Ketua Umum Aprindo Roy Nicholas Mandey mengatakan, pelaku usaha siap mendukung kebijakan pemerintah mencegah gelombang kedua kasus positif Covid-19. Tetapi, pemerintah juga semestinya membuat kebijakan yang tidak sampai kembali menggerus dan mematikan pelaku usaha peritel, supplier, dan UMKM yang menitipkan dan menjual produknya melalui gerai-gerai ritel dan mall. Pasalnya, selama ini peritel dan mall bukan klaster penyebaran Covid-19. ( Baca juga:Pengusaha Minta Pengendalian Pandemi Jangan Nanggung )

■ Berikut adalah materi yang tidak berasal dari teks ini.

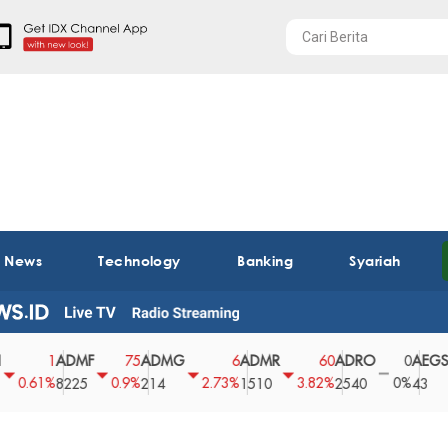
t News
Technology
Banking
Syariah
ADMF
ADMG
ADMR
ADRO
AEGS
1
75
6
60
0
61%
0.9%
2.73%
3.82%
0%
2.
8225
214
1510
2540
43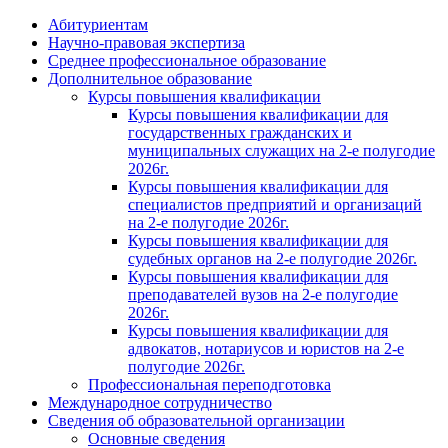
Абитуриентам
Научно-правовая экспертиза
Cреднее профессиональное образование
Дополнительное образование
Курсы повышения квалификации
Курсы повышения квалификации для
государственных гражданских и
муниципальных служащих на 2-е полугодие
2026г.
Курсы повышения квалификации для
специалистов предприятий и организаций
на 2-е полугодие 2026г.
Курсы повышения квалификации для
судебных органов на 2-е полугодие 2026г.
Курсы повышения квалификации для
преподавателей вузов на 2-е полугодие
2026г.
Курсы повышения квалификации для
адвокатов, нотариусов и юристов на 2-е
полугодие 2026г.
Профессиональная переподготовка
Международное сотрудничество
Сведения об образовательной организации
Основные сведения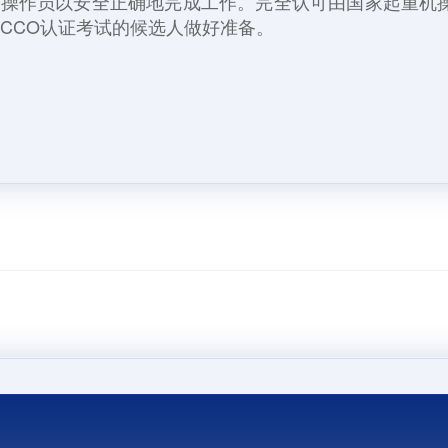
好操作员以安全正确地完成工作。
完全认可由国家起重机
为CCO认证考试的候选人做好准备。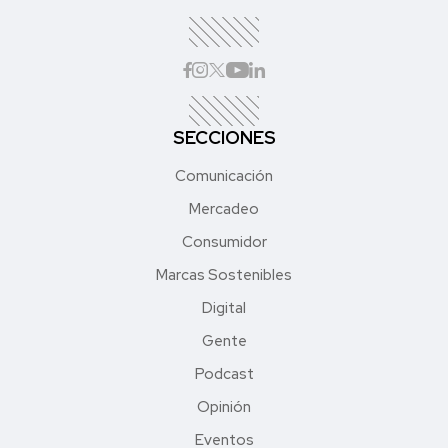
SECCIONES
Comunicación
Mercadeo
Consumidor
Marcas Sostenibles
Digital
Gente
Podcast
Opinión
Eventos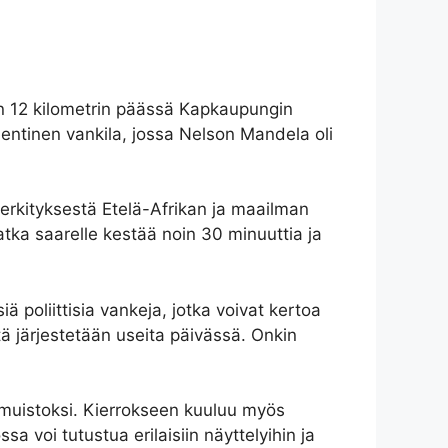
in 12 kilometrin päässä Kapkaupungin
ee entinen vankila, jossa Nelson Mandela oli
merkityksestä Etelä-Afrikan ja maailman
Matka saarelle kestää noin 30 minuuttia ja
ä poliittisia vankeja, jotka voivat kertoa
tä järjestetään useita päivässä. Onkin
a muistoksi. Kierrokseen kuuluu myös
 voi tutustua erilaisiin näyttelyihin ja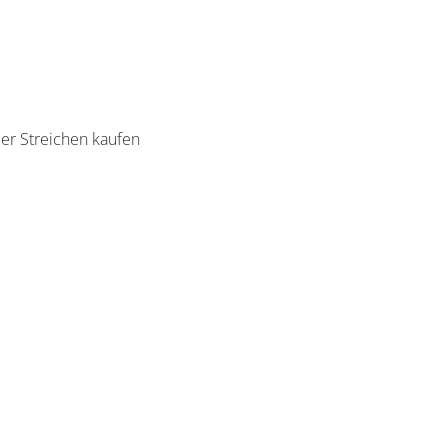
er Streichen kaufen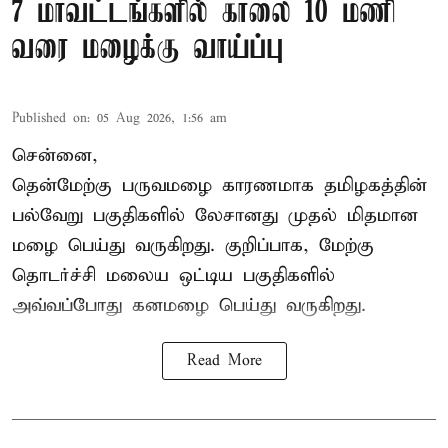
7 மாவட்டங்களில் காலை 10 மணி
வரை மழைக்கு வாய்ப்பு
Published on
:
05 Aug 2026, 1:56 am
சென்னை,
தென்மேற்கு பருவமழை காரணமாக தமிழகத்தின்
பல்வேறு பகுதிகளில் லேசானது முதல் மிதமான
மழை பெய்து வருகிறது. குறிப்பாக, மேற்கு
தொடர்ச்சி மலைய ஒட்டிய பகுதிகளில்
அவ்வப்போது கனமழை பெய்து வருகிறது.
Read More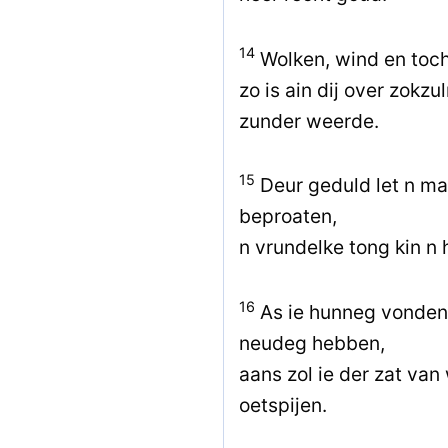
14
Wolken, wind en toch
zo is ain dij over zokz
zunder weerde.
15
Deur geduld let n m
beproaten,
n vrundelke tong kin n 
16
As ie hunneg vonden 
neudeg hebben,
aans zol ie der zat va
oetspijen.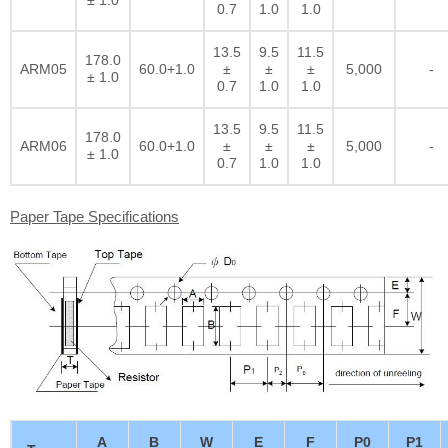
0.7
1.0
1.0
13.5
9.5
11.5
178.0
ARM05
60.0+1.0
±
±
±
5,000
-
± 1.0
0.7
1.0
1.0
13.5
9.5
11.5
178.0
ARM06
60.0+1.0
±
±
±
5,000
-
± 1.0
0.7
1.0
1.0
Paper Tape Specifications
A
B
W
E
F
P0
P1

"Mal dan ritel bukan klaster pandemi, karena yang berkunjung ke ritel dan mal masih sangat terbatas selama pandemi ini dan kita berkomitmen konsisten menjalankan protokol kesehatan," ujar Roy dalam keterangan tertulis yang diterima MNC Portal Indonesia, Sabtu (9/1/2021).
"Di tahun 2020 kita memperjuangkan bersama agar negatif terhadap pandemi Covid-19, tetapi di tahun 2021, kita perlu memperjuangkan bersama, seimbang dalam rem dan gas untuk maju positif dalam semangat optimisme ekonomi yang telah dinyatakan pemerintah di akhir tahun lalu karena vaksin dapat direalisasikan tahun 2021 ini," sambungnya.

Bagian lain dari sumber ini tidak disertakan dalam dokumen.